Secondo la proposta, per l'attuazione degli interventi si potrà provvedere in deroga alle normative vigenti applicando le disposizioni in materia di Protezione civile. L'agenzia sarà sottoposta ai poteri di indirizzo, vigilanza e controllo della Regione, attraverso la Giunta regionale.
"Finora sono stati spesi centinaia di milioni di euro per bonifiche mai fatte e per fare assunzioni clientelari – sostiene il coordinatore dei Riformatori, Michele Cossa – Non vogliamo che vengano più persi soldi in mille rivoli e che venga attuata la verifica sulle bonifiche che devono essere effettivamente realizzate. L'Agenzia è uno strumento moderno e versatile che permette di agire con immediatezza e che risponde subito alla Giunta".
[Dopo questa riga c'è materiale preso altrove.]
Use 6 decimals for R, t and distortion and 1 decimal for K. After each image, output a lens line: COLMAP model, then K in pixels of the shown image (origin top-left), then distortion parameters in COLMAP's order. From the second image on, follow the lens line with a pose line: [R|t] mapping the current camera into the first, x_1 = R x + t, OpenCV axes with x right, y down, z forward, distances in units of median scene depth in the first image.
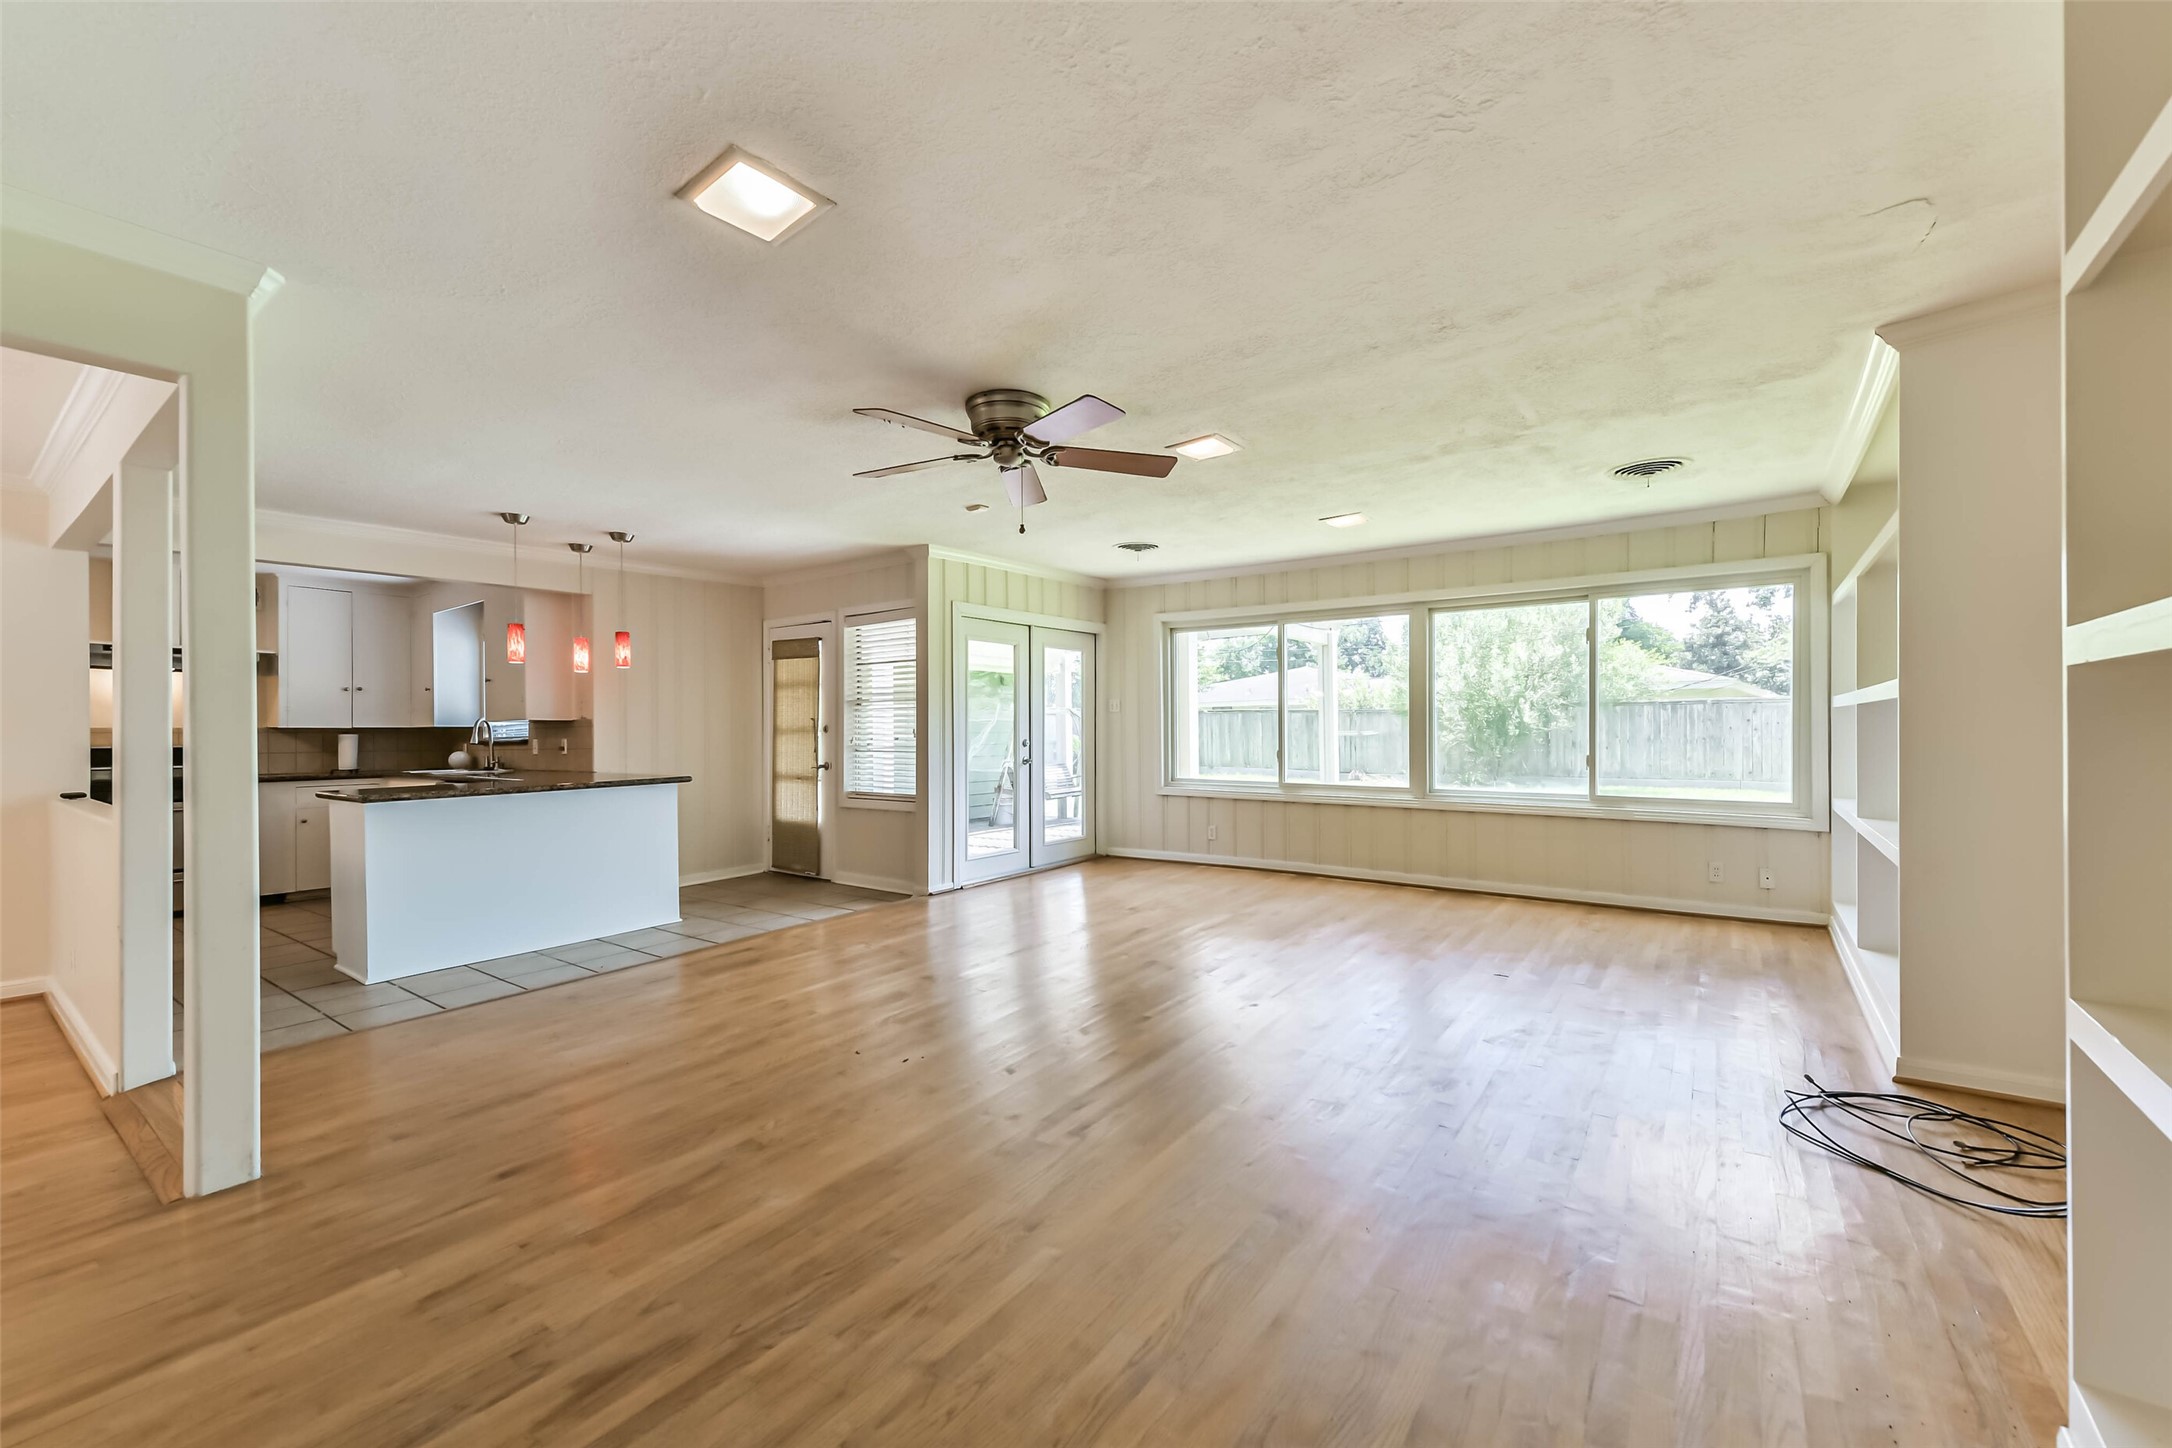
lens RADIAL K [[881.3, 0, 1089.7], [0, 881.3, 729.3], [0, 0, 1]] dist [0.041496, -0.013059]
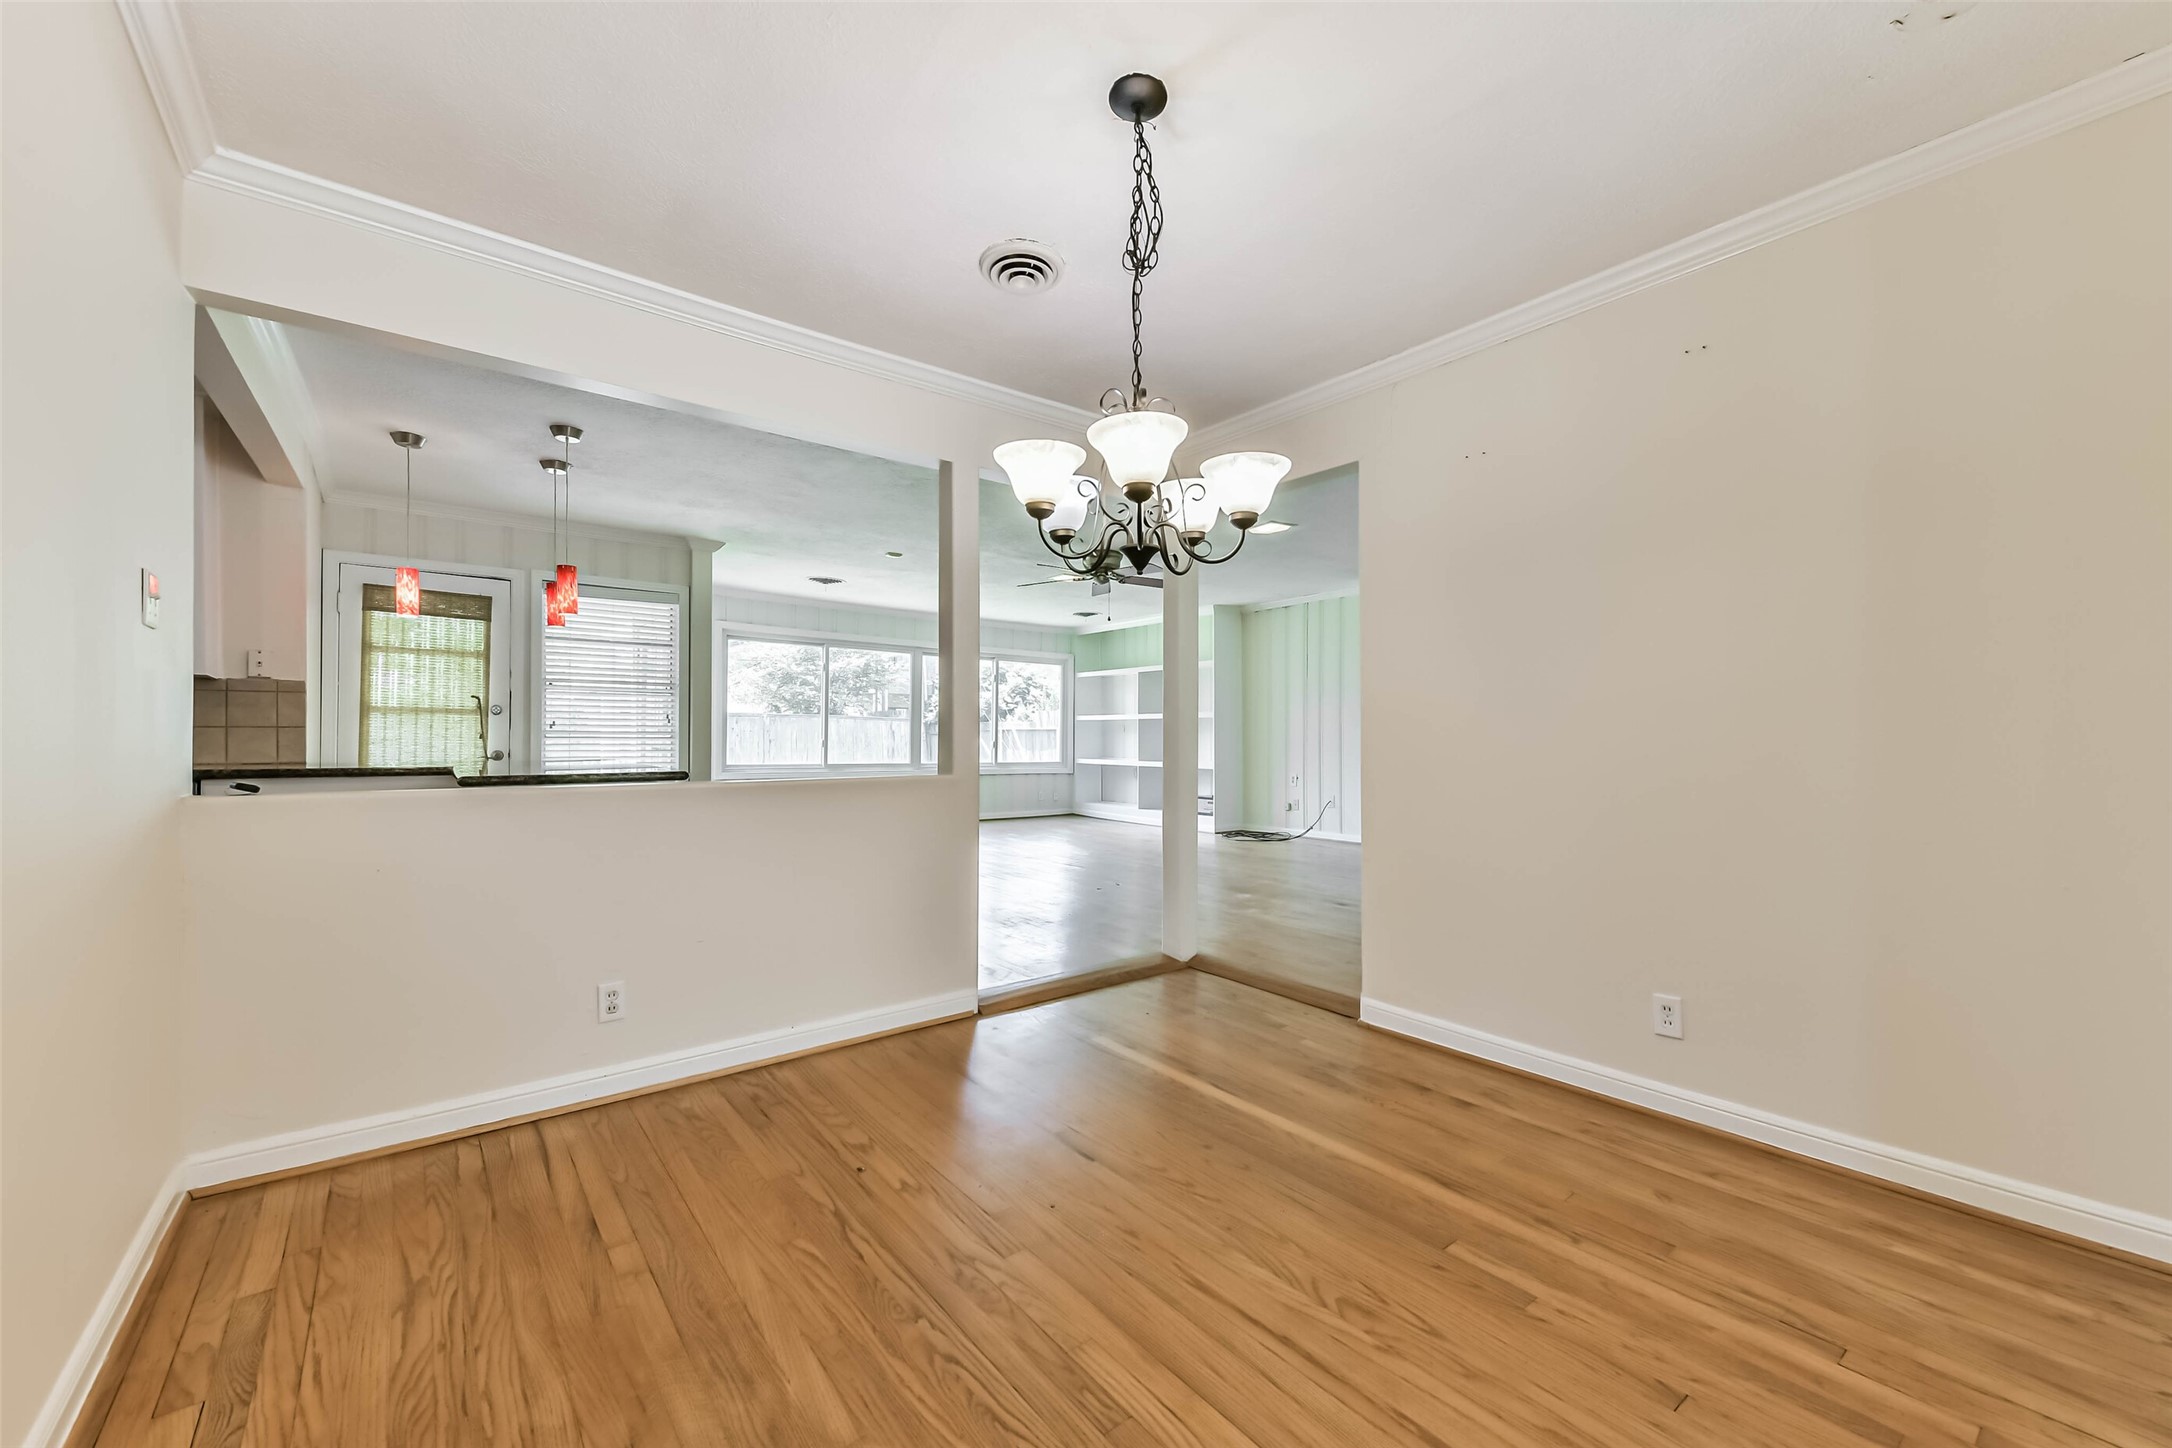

Secondo Roberto Frongia, "la Regione dovrebbe fermare le macchine delle tre società in house e prevedere una sorta si mobilità tra queste quando servono competenze specifiche visto che sono stati spesi denari per la formazione dei dipendenti.
Serve un riordino di tutto l'apparato che, per statuto o per specifica competenza industriale, è chiamato a concorrere alle bonifiche, come Parco geominerario e Ati Ifras".